-- Directive --
Check each line of the listing for the string "фантастика". Copy those where it appears.
Segment Start: Information given
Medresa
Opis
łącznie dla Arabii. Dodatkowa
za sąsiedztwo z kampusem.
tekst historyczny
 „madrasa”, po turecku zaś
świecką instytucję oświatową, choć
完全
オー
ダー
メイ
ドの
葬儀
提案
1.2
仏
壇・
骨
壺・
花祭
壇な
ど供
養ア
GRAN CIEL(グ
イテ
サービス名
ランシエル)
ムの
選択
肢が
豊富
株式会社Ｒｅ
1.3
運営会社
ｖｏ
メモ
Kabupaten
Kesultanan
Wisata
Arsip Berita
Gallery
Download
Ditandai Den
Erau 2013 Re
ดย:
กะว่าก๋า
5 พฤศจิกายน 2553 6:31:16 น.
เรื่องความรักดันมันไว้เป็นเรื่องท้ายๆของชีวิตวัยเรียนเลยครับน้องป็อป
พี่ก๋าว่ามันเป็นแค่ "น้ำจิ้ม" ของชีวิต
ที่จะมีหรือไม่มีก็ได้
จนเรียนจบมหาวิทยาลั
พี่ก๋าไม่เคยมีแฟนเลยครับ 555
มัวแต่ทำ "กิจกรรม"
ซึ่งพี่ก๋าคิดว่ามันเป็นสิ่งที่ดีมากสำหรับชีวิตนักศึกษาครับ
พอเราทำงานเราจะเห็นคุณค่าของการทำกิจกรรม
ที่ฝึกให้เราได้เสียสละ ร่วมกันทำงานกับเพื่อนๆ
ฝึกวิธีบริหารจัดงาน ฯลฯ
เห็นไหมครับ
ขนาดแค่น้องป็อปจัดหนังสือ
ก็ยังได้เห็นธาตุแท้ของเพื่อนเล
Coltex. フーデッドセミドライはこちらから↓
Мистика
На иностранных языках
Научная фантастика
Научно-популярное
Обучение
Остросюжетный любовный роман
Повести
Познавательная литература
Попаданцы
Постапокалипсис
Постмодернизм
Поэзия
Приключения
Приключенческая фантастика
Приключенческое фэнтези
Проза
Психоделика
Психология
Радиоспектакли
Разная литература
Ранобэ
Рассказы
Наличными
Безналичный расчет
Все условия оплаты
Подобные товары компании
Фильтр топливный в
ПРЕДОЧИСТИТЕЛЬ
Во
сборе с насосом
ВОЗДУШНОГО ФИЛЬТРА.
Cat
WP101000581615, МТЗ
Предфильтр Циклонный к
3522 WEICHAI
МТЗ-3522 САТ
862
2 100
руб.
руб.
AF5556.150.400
Segment End: Information given
-- Exercise response --
Научная фантастика
Приключенческая фантастика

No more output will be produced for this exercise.